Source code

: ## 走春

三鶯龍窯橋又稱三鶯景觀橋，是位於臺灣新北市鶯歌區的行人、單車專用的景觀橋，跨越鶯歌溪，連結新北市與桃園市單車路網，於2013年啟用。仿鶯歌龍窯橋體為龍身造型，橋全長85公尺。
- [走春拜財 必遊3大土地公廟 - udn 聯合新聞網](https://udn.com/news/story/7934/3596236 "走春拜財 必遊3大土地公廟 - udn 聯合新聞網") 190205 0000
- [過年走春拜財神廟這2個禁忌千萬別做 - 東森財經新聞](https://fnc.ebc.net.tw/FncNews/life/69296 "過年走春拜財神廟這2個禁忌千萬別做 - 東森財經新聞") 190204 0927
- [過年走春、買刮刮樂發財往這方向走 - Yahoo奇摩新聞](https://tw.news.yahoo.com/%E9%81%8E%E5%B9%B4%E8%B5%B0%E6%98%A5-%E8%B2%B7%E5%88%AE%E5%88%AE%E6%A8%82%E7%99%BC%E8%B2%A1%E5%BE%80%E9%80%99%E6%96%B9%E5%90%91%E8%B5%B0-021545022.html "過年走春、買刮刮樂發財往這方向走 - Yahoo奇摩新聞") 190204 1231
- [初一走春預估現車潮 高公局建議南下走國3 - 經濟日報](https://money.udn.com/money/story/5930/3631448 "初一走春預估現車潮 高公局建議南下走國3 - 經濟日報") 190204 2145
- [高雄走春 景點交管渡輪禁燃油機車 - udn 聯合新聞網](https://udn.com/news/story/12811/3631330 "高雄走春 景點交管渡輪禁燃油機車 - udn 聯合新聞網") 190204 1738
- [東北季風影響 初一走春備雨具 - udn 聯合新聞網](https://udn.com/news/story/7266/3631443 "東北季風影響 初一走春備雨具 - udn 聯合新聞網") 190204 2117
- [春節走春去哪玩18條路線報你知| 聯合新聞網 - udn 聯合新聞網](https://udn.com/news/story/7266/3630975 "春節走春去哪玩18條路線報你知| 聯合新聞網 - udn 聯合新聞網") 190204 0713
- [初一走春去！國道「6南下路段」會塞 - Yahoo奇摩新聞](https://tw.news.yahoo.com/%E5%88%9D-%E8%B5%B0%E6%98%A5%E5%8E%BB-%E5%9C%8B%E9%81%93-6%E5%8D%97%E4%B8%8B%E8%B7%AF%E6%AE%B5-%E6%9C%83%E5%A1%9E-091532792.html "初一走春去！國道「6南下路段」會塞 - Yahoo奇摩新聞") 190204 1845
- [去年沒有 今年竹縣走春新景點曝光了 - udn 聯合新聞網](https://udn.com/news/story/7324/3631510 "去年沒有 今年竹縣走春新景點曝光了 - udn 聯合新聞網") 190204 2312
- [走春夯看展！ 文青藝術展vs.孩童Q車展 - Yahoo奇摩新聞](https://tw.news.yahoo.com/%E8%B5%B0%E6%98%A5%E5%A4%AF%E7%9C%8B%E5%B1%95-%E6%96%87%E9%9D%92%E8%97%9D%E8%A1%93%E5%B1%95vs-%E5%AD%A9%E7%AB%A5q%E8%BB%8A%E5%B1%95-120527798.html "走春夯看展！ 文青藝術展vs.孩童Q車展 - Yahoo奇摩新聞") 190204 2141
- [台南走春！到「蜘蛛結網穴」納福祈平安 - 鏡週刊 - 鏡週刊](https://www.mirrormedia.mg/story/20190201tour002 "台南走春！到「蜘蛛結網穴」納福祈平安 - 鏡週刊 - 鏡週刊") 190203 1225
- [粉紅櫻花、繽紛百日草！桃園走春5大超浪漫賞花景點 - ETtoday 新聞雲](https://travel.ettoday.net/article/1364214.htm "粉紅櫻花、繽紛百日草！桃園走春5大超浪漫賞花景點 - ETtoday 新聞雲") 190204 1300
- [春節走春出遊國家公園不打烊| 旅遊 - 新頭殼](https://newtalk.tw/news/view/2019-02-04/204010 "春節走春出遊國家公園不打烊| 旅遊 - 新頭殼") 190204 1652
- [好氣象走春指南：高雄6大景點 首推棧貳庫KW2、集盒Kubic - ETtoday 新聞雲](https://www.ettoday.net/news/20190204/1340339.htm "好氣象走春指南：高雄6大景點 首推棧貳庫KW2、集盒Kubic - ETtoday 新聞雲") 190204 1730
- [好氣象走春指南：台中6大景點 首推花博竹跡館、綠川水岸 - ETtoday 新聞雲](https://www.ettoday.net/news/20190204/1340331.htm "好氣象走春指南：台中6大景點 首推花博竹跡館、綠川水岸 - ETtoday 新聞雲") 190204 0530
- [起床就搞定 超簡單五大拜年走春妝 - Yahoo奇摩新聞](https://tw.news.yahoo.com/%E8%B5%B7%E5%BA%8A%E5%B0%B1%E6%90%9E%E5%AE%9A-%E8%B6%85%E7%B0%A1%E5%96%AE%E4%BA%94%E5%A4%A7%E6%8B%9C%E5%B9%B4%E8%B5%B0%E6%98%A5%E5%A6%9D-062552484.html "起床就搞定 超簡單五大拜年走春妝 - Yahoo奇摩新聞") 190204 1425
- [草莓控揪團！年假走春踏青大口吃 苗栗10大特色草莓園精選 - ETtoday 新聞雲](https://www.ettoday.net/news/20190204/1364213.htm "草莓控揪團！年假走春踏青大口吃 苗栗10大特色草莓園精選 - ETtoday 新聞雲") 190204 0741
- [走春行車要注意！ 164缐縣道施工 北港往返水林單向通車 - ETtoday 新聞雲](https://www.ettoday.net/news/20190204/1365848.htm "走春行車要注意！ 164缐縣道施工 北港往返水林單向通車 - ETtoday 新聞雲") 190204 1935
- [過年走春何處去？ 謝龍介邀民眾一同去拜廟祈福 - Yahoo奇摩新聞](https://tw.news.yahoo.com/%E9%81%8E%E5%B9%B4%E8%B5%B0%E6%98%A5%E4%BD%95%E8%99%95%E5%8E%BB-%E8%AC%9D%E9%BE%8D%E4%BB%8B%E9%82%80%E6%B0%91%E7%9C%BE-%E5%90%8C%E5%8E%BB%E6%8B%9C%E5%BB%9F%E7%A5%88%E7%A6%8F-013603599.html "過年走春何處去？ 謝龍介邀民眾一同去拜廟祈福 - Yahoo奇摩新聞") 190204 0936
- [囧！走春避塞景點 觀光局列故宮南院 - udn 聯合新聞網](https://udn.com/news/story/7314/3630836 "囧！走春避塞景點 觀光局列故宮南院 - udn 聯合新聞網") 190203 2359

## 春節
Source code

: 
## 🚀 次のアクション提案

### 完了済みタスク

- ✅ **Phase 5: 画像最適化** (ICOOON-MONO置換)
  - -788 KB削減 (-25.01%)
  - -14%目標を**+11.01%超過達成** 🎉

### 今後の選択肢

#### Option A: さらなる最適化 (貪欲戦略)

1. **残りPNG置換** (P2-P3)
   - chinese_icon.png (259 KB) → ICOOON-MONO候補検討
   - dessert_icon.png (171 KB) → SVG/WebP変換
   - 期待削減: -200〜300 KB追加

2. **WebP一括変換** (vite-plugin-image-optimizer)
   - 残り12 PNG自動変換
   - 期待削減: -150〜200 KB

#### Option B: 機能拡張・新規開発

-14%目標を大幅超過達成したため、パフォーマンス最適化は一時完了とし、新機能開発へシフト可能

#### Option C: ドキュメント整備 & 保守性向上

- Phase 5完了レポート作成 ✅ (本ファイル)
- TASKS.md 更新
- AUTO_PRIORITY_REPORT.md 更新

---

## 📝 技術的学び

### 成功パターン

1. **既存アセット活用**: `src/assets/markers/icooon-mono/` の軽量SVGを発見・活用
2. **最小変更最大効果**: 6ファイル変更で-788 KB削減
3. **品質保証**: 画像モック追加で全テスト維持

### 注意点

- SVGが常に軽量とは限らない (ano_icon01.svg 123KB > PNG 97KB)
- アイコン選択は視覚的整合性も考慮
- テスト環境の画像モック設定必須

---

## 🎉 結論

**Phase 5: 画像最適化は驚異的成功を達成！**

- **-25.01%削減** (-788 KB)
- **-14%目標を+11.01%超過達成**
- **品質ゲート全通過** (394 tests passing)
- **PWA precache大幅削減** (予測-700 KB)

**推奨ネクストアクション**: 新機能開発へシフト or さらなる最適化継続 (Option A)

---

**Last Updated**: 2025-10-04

▶ _Work to be completed_: Your task is to restate, word for word, only those lines above that fall between the line holding "- [粉紅櫻花、繽紛百日草！桃園走春5大超浪漫賞花景點 - ETtoday" and the line holding "- [春節走春出遊國家公園不打烊| 旅遊", inclusive.

▶ _Completed exercise_:
- [粉紅櫻花、繽紛百日草！桃園走春5大超浪漫賞花景點 - ETtoday 新聞雲](https://travel.ettoday.net/article/1364214.htm "粉紅櫻花、繽紛百日草！桃園走春5大超浪漫賞花景點 - ETtoday 新聞雲") 190204 1300
- [春節走春出遊國家公園不打烊| 旅遊 - 新頭殼](https://newtalk.tw/news/view/2019-02-04/204010 "春節走春出遊國家公園不打烊| 旅遊 - 新頭殼") 190204 1652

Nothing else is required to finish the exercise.